So hey, I’m an epileptic who’s had their seizures under control with 150 mg of Lamotrigine and 300 of aptiom. While I don’t have seizures often, I still get auras that will come and go, mostly when I’m asleep or trying to go to bed. I haven’t been able to find anyone else with the same aura I’ve had though, so has anyone ever had this same feeling:
It’s hard to describe, since it’ll usually subside after sleep, but the best way to describe it is that it first starts with “mental overload” like a computer trying to boot up 5 different programs at once. All of those thoughts get kind of mixed together to form a word salad in the brain. It’s a really unpleasant feeling that further gets compounded by the next feeling. It’s like those old, cd rom programs that would freeze and repeat the same sound over and over again before the “not responding” message popped up.
Shortly after that, it’s like if whoever is operating the computer keeps hitting “Ctrl+Z” to try and restart the process in hopes that it’ll all run smoothly next time. Your thoughts get rewound and you experience the same or similar feelings over and over again until you snap out.

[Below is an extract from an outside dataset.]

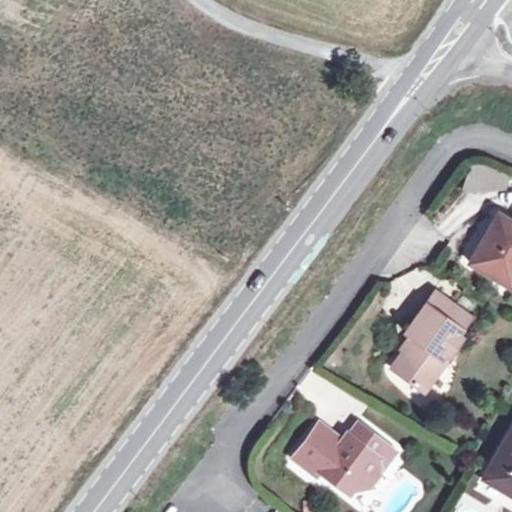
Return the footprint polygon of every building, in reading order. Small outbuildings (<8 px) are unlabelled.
[(372,85),(363,80),(358,91),(367,95),(372,85)] [(480,239),(468,258),(497,276),(511,271),(511,217),(511,220),(496,211),(485,230),(489,233),(484,241),(480,239)] [(485,230),(480,239),(484,241),(489,233),(485,230)] [(432,287),(423,299),(458,324),(467,312),(432,287)] [(458,324),(423,299),(403,328),(412,334),(391,365),(425,389),(447,357),(440,352),(443,348),(454,330),(458,324)] [(459,334),(454,330),(443,348),(448,350),(459,334)] [(354,417),(346,428),(354,433),(362,423),(354,417)] [(319,418),(292,454),(315,472),(318,467),(349,490),(352,486),(370,482),(381,466),(378,452),(386,441),(362,423),(354,433),(346,428),(341,435),(319,418)] [(511,426),(483,477),(511,493),(511,426)] [(395,448),(386,441),(378,452),(381,466),(395,448)]
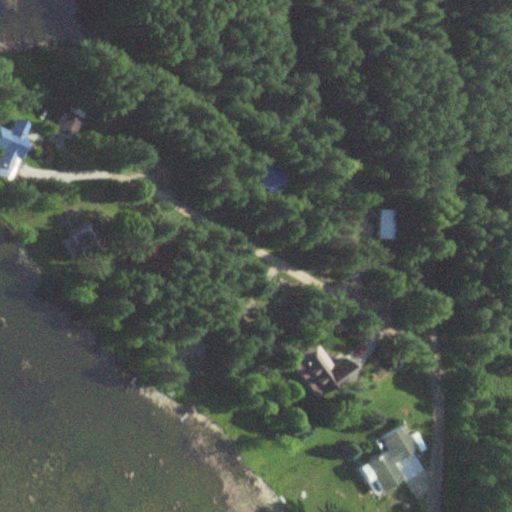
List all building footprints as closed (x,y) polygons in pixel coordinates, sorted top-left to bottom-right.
[(52,131),(68,138),(78,117),(62,109),(52,131)] [(0,164),(11,169),(29,124),(11,118),(6,131),(0,129),(0,164)] [(394,209),(376,209),(376,240),(394,240),(394,209)] [(100,246),(86,223),(65,236),(79,259),(100,246)] [(352,372),(342,357),(329,365),(314,342),(288,359),(312,397),(352,372)] [(413,449),(400,425),(373,439),(380,453),(361,463),(376,491),(399,479),(389,462),(413,449)]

It even carries over into dreams sometimes, where the feeling becomes more vivid, but for some reason, if I sleep on it, I’ll usually feel totally better in the morning as if the programs worked themselves out and are running smoothly.
So yeah, has anyone else had a similar experience? It’s hard to put it in the words, but this is the best analogy that I can come up for it. It hasn’t seemed to have resulted in a seizure, but this aura is highly intrusive, making me take a second at work to just breathe and “fight” the feelings. Doing such only puts it off and it builds until I get the chance to actually rest and wipe it from my brain.